Conceição Lima e a linguagem-morada
por Bruno Gaudêncio
O Útero da Casa (Lexonics, 2º edição, 2012) é um livro de poemas de Conceição
Lima, um dos nomes mais importantes da poesia africana contemporânea. Poeta e
jornalista conceituada, natural de Santana, na Ilha de São Tomé e Príncipe,
Conceição estudou jornalismo em Portugal e Estudos Africanos, Portugueses e
Brasileiros em Londres, onde também conquistou o grau de mestre. Foi, durante
anos, produtora dos serviços de língua portuguesa na BBC de Londres. Exerceu
cargos de direção de rádio, televisão e periódicos do seu país, aonde chegou a ser
produtora e coordenadora do principal sistema de Televisão, a TVS – Televisão
São-Tomense.
Porém, apesar de sua dedicação ao jornalismo, tanto
em São Tomé e Príncipe como na Inglaterra, é na poesia que seu nome se firma
como uma das maiores vozes de sua nação. Sua trajetória poética iniciou-se justamente
com O Útero da Casa (Editorial Caminho, 2004) e logo depois vieram
mais dois outros títulos: A Dolorosa Raiz de Mincondó (Editorial
Caminho, 2006) e O País de Akendenguê (Editorial Caminho,
2011). Em 2012, com o patrocínio do Banco Equador, de São Tomé e Príncipe, os
seus três livros ganharam segundas edições.
Constituído por 28 poemas, O Útero da
Casa demonstra desde o início a força poética de uma autora
comprometida com si mesmo e seu país de origem. Através de “lugares
metonímicos”, no dizer da crítica literária portuguesa Inocência Mata
(prefaciadora da obra), Conceição Lima deslumbra o seu leitor ao construir e
reconstruir os seus lugares de afetividade; o seu país, rico em simbolismos e
lutas, a partir de um “eu feminino”, em que a casa ganha uma dimensão de
amargura e rememoração.
Amargura causada por um arquivo de memórias e
sensações. Rememoração de lugares íntimos, de pessoas próximas, causando um
“imaginário territorial”, numa cartografia sentimental, onde o traço político
se efetiva. Um passado que busca combater um período sombrio e perturbador de
seu país, num momento pós- independência ou pós-colonial.
A história recente da Ilha de São Tomé e Príncipe é
marcada por diversas lutas, pois o pequeno país africano passou pelo processo
de descolonização com o surgimento de grupos nacionalistas, nos anos 1960, até
a conquista da independência em 1975. Porém a liberdade partidária esteve
ceifada durante muitos anos, visto que apenas em 1990 iniciou-se a transição
para a democracia, com a institucionalização do pluripartidarismo e a adoção de
uma nova constituição.
Portanto, na poesia de Conceição Lima um traço
marcante é a tentativa de uma “reconstrução identitária” – coletiva e ao mesmo
tempo individual – no qual o lugar matriarcal ganha um primeiro plano, numa voz
feminina que se forma num universo de memórias, em meio a barcos, canaviais,
praças de lutas, datas comemorativas, amores e amizades, dentre outros.
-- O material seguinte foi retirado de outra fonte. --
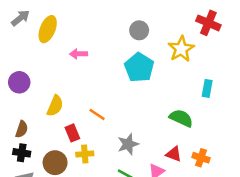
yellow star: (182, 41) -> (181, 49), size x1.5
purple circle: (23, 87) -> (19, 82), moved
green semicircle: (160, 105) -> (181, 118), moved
Um exemplo do universo político na poesia de
Conceição Lima está presente no poema Os Heróis, onde uma atmosfera
mórbida é desvendada numa lógica de memórias conflituosa perceptivelmente
relacionada às lutas de um país por independência e democracia:
Na raiz da praça
sob o mastro
ossos visíveis, severos, palpitam.
Pássaros em pânico derrubam trombetas
recuam em silêncio as estatuas
para paisagens longínquas.
Os mortos que morreram sem perguntas
regressam devagar de olhos abertos
indagando por suas asas crucificadas.
É perceptível a ruptura com “o
colonizador”, com uma “imagética do passado”, algo presente também em poemas
como “1975”, “Mostra-me o Sangue Agora” e “Manifesto Imaginário de um
Serviçal”. Há ainda outro valor identitário presente em O Útero da Casa,
numa assimilação de uma identidade maior, a africanidade, algo
continental, pois, a partir do meio do livro, a autora amplia-se poeticamente
numa busca mais coletiva que íntima, mais africana que são tomense, – algo que
se cristalizará nos dois livros subsequentes da autora: A Dolorosa Raiz
de Mincondó e O País de Akendenguê.
Concluo assim a
minha breve incursão sobre um livro que considero paradigmático no universo da
produção poética africana contemporânea, – por ser um maravilhoso tratado de
amor a um país, num discurso que prende por sua historicidade, por seus valores
memorialísticos, afetivos e políticos. O Brasil e o mundo precisam conhecer
mais a poesia de Conceição Lima, aquela que afirma que através de uma linguagem
morada “Não basta o delírio das lágrimas libertas”.